看著地上清晰的脚印和来时的路一模一样,她心里总算踏实了一点,也没那么害怕了。
白寡妇暗暗庆幸,还好自己没慌到失去理智,关键时刻还能想起顺著脚印回去。
人在危急的时候,总能急中生智想出办法,眼下她就抓住了这唯一的机会。
可她安心没一会儿,刚往前走了一段路,地上的脚印突然就消失不见了。
她明明记得自己一路都留下了清晰的脚印,可走到这里,脚印就像凭空消失了一样,半点痕跡都没有。
这突如其来的变故,让白寡妇刚刚平復一点的心,又一下子揪紧了。
脚印一断,她就彻底没了方向,而旁边还多出了好几个黑漆漆的洞穴,看著格外嚇人。
她站在原地不知所措,心里又急又怕,盯著那几个洞穴看了好半天。
犹豫了许久,她想著自己刚来的时候,走的是一个比较宽阔的洞口,便打算选最宽的那个进去。

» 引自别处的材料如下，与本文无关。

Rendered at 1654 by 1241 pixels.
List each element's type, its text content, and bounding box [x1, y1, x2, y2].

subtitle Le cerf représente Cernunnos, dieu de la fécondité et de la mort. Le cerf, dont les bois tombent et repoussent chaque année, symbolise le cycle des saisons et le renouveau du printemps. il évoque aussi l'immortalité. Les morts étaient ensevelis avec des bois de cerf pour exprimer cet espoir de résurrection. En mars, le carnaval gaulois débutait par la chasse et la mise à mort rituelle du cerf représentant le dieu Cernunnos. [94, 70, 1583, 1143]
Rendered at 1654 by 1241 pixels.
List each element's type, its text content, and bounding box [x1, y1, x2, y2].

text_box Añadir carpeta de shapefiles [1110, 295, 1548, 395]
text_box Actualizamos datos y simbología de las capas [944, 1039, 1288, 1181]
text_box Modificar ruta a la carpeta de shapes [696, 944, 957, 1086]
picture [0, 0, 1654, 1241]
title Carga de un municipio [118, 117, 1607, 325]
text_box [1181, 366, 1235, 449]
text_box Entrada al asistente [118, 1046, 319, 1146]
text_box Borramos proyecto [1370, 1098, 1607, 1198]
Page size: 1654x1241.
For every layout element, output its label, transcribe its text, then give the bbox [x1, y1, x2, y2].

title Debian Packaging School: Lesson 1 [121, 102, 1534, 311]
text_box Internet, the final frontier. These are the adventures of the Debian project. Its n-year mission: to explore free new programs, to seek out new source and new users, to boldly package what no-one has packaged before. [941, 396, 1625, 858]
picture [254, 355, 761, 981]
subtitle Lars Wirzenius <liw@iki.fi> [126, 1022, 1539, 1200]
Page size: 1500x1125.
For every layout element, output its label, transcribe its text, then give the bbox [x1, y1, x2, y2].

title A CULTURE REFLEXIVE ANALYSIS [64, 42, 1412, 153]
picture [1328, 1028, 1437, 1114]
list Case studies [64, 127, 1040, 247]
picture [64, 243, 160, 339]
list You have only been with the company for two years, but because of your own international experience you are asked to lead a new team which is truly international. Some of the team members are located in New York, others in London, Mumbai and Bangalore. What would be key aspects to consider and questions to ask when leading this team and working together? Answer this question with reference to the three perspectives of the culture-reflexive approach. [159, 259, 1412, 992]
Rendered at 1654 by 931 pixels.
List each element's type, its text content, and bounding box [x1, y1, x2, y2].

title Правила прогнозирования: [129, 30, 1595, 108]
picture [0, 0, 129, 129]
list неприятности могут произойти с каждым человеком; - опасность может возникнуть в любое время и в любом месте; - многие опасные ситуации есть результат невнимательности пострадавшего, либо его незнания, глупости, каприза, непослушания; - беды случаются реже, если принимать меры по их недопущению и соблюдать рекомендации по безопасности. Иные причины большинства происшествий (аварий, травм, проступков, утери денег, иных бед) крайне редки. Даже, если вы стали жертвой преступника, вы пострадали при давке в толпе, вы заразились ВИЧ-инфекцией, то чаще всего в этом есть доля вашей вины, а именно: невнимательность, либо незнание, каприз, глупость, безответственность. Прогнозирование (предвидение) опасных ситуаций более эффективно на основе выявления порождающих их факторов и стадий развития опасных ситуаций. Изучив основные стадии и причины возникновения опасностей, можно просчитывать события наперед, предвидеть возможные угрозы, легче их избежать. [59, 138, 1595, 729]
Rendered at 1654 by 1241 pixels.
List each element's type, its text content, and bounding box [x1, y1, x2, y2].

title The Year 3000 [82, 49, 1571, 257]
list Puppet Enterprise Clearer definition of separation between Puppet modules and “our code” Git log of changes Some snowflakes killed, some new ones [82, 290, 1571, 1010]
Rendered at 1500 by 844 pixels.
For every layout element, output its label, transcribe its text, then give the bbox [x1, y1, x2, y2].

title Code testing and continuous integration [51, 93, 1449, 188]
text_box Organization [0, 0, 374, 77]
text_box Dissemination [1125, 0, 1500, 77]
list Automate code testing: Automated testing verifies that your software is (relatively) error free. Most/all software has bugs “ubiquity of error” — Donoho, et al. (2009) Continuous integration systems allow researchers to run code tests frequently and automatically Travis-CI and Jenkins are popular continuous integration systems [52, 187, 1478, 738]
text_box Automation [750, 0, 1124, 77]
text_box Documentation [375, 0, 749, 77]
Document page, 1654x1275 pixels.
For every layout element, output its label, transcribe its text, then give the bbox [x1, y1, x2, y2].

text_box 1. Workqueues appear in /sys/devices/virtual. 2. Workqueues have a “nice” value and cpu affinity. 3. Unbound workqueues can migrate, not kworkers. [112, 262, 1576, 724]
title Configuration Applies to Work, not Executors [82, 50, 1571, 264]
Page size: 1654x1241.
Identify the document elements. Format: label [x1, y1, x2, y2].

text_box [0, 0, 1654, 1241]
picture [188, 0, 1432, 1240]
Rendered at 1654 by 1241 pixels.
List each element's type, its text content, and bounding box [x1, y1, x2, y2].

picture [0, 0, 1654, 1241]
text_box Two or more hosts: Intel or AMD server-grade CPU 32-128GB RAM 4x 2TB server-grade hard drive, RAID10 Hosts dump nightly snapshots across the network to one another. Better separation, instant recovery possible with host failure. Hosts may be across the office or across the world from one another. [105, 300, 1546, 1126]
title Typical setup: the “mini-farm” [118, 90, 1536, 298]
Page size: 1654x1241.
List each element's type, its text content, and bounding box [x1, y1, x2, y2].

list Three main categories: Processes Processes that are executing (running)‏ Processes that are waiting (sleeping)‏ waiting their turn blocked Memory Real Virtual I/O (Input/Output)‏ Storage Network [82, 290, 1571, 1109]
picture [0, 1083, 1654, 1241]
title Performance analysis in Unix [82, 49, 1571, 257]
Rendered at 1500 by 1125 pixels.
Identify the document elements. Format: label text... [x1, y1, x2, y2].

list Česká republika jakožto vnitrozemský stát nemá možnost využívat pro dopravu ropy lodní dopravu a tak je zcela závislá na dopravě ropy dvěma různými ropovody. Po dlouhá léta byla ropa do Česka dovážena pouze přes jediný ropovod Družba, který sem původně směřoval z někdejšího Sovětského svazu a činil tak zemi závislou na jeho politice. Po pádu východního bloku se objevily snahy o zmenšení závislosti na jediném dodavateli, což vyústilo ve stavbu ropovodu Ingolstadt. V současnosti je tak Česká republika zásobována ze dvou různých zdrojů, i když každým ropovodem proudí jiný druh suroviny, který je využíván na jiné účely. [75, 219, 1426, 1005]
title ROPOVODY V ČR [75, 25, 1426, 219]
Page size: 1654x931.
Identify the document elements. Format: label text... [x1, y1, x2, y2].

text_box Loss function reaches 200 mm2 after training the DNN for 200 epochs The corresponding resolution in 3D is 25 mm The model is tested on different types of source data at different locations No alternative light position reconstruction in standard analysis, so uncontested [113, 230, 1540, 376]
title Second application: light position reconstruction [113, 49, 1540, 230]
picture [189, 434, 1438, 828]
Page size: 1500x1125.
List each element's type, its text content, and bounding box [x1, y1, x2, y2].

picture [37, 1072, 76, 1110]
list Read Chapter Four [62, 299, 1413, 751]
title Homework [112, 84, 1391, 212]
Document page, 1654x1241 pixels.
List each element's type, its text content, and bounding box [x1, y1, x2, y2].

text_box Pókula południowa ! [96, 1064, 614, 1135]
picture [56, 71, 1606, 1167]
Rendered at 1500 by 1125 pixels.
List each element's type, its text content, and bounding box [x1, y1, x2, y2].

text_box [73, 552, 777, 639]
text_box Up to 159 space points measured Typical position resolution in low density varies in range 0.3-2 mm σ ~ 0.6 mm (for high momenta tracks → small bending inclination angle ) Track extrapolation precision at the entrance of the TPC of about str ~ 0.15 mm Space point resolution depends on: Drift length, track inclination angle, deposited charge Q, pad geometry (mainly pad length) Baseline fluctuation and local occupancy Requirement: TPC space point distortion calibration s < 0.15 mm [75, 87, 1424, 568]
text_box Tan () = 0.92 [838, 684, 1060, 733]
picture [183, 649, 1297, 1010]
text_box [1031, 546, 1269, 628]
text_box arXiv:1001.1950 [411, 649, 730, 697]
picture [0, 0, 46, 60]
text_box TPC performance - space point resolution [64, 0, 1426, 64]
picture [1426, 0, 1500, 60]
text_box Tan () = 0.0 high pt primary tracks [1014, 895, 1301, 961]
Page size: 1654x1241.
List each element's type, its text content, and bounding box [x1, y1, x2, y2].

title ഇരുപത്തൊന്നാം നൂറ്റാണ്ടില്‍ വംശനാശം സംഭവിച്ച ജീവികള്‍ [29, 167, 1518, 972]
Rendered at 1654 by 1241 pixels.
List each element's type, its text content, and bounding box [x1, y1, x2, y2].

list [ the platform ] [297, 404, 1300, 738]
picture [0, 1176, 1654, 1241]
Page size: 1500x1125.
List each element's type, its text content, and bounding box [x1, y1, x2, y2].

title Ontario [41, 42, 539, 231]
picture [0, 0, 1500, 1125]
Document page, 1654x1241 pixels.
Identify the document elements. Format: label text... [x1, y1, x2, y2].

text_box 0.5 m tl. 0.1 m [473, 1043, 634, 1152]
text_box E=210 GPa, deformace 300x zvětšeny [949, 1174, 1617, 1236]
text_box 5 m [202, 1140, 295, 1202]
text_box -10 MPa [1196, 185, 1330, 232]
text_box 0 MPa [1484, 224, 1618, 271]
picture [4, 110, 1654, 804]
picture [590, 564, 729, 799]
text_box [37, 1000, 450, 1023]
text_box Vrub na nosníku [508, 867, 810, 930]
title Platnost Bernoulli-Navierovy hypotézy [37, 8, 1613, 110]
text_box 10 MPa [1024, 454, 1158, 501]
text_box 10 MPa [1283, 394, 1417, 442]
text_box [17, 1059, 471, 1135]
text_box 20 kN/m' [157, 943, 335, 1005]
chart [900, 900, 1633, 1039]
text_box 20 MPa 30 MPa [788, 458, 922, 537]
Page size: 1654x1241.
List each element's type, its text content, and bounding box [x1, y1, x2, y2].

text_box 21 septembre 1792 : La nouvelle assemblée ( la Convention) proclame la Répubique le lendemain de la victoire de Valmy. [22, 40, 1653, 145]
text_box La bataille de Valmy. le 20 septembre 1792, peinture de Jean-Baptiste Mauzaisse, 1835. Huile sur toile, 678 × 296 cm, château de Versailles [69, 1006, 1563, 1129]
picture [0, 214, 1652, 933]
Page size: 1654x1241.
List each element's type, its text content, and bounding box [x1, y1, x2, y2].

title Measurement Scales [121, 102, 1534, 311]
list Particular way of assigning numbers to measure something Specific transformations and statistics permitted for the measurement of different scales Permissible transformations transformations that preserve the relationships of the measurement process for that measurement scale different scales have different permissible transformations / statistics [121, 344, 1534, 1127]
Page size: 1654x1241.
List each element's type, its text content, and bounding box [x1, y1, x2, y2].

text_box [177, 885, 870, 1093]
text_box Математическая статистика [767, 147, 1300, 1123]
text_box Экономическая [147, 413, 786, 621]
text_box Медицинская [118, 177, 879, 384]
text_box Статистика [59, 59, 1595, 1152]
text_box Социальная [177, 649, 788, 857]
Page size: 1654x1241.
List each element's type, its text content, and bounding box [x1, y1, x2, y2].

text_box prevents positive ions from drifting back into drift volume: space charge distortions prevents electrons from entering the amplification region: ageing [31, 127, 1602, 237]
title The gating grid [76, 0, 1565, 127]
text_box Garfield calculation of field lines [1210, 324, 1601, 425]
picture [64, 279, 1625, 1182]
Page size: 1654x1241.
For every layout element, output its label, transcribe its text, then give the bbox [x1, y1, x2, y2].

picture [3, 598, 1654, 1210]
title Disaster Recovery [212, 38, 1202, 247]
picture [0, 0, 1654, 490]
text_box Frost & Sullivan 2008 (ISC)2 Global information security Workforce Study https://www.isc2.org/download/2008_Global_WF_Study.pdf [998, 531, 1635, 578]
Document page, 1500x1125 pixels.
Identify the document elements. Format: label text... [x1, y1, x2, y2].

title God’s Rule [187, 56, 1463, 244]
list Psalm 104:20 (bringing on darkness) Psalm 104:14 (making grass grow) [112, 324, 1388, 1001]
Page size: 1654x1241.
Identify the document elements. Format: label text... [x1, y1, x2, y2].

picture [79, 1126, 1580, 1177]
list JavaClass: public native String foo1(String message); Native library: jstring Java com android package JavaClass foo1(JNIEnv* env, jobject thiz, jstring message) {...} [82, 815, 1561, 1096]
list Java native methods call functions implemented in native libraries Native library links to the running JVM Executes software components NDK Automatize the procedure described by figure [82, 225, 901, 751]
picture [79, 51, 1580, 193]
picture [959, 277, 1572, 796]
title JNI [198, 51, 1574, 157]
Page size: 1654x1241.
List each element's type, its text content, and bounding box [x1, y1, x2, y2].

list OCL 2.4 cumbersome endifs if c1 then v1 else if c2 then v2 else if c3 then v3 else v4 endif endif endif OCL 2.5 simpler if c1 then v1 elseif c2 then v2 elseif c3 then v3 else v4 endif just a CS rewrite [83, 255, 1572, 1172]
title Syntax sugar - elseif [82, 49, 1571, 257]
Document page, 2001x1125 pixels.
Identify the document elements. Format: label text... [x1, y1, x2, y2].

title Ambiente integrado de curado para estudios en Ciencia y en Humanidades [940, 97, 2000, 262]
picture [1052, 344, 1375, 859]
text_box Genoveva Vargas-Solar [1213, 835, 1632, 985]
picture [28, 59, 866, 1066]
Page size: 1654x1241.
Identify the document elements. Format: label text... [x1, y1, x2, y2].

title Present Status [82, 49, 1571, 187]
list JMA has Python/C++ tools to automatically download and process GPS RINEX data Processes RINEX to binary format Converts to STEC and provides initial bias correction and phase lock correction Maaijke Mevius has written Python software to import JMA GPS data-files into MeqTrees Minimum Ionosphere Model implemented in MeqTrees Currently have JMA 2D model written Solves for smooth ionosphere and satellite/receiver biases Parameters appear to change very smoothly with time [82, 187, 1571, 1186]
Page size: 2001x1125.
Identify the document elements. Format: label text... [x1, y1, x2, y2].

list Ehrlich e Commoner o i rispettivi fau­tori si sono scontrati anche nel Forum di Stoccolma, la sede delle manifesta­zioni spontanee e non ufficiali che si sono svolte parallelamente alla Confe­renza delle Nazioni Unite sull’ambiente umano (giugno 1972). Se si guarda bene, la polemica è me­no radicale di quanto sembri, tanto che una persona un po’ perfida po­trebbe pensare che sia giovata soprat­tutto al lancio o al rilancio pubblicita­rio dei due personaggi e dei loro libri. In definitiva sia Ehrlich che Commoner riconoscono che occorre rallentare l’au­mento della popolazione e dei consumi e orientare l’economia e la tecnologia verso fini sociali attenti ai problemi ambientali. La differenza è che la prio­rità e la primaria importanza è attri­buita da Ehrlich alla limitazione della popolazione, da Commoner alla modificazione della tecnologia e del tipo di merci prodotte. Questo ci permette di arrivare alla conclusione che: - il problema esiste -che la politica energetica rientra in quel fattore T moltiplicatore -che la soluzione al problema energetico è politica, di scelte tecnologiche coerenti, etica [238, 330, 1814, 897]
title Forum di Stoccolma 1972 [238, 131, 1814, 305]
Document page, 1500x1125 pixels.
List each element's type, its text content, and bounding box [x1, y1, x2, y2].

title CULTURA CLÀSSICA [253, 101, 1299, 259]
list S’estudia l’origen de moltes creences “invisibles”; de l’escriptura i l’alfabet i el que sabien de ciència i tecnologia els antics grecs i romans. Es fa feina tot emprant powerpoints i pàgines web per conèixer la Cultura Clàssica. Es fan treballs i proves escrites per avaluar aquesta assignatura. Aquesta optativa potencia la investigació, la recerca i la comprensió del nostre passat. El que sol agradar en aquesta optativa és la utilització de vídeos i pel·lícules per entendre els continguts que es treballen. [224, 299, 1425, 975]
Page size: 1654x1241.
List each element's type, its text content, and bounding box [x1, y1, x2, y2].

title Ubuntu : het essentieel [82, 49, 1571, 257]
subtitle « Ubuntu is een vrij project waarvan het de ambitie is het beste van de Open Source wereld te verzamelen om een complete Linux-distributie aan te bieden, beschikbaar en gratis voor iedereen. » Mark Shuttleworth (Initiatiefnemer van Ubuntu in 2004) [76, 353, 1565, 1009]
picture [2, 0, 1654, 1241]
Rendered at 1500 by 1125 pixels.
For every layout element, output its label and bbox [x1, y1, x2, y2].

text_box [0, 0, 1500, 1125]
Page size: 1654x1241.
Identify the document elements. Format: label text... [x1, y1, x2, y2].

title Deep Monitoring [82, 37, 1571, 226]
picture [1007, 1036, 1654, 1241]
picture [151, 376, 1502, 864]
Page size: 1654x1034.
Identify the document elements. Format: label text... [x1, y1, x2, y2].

反正现在也没有別的办法,这么多洞口只能赌一把,选一个最像来路的走。
白寡妇咬了咬牙,壮著胆子朝著那个最宽阔的洞口走了进去。
刚进去的时候,洞口確实很宽敞,能容得下两个人並排走,她心里还鬆了口气。
可越往里面走,洞口就变得越窄,到后来甚至只能勉强挤著身子往前走。
白寡妇心里满是疑惑,越发觉得不对劲,哪有洞口越往里走越小的道理。
这根本就不是她来时的路,一时间,恐惧和绝望涌上心头,整个人都快崩溃了。
她实在不敢再往里走,连忙转身想退回到刚才的地方,重新寻找出路。
可就在她刚转过身,准备往回走的时候,远处忽然传来了一阵奇怪的声响。
那声音不大,却在这寂静的洞穴里格外清晰,白寡妇当场就愣在了原地。
她心里抱著一丝希望,以为是何大清找过来了,连忙小声喊了两声,可依旧没有任何回应。
既然没有回应,那就肯定不是何大清,白寡妇的心瞬间提到了嗓子眼。
她不知道来的到底是什么东西,只能紧紧贴著冰冷的墙壁,连大气都不敢喘一口。
那阵声响越来越近,声音也越来越大,一步步朝著她的方向靠近。
白寡妇僵在原地,心里纠结极了,不知道是该继续躲著,还是拔腿就跑。
她只能死死捂住嘴,不敢发出半点声音,全身都控制不住地发抖。
没过多久,一个高大的身影忽然出现在她的视线里,嚇得她差点瘫软在地。
那是一个足足有两米多高的男人,身形魁梧得嚇人,手里还拎著一把巨大的斧头。
他的面目十分狰狞,眼神凶狠,脸上的线条扭曲,看著根本不像正常人。
白寡妇嚇得魂飞魄散,大脑一片空白,这辈子都没见过这么嚇人的东西。
与其说这是个人,不如说就是一个吃人的怪物,和这山里之前遇到的邪祟一模一样。
她在这山里已经见惯了各种怪异嚇人的东西,心里清楚,眼前这个怪物绝对不会放过自己。
对方手里还拿著锋利的斧头,一看就是来者不善,自己要是被抓住,肯定必死无疑。
白寡妇再也顾不上害怕,求生的本能驱使著她,转身就拼命朝著洞穴深处跑去。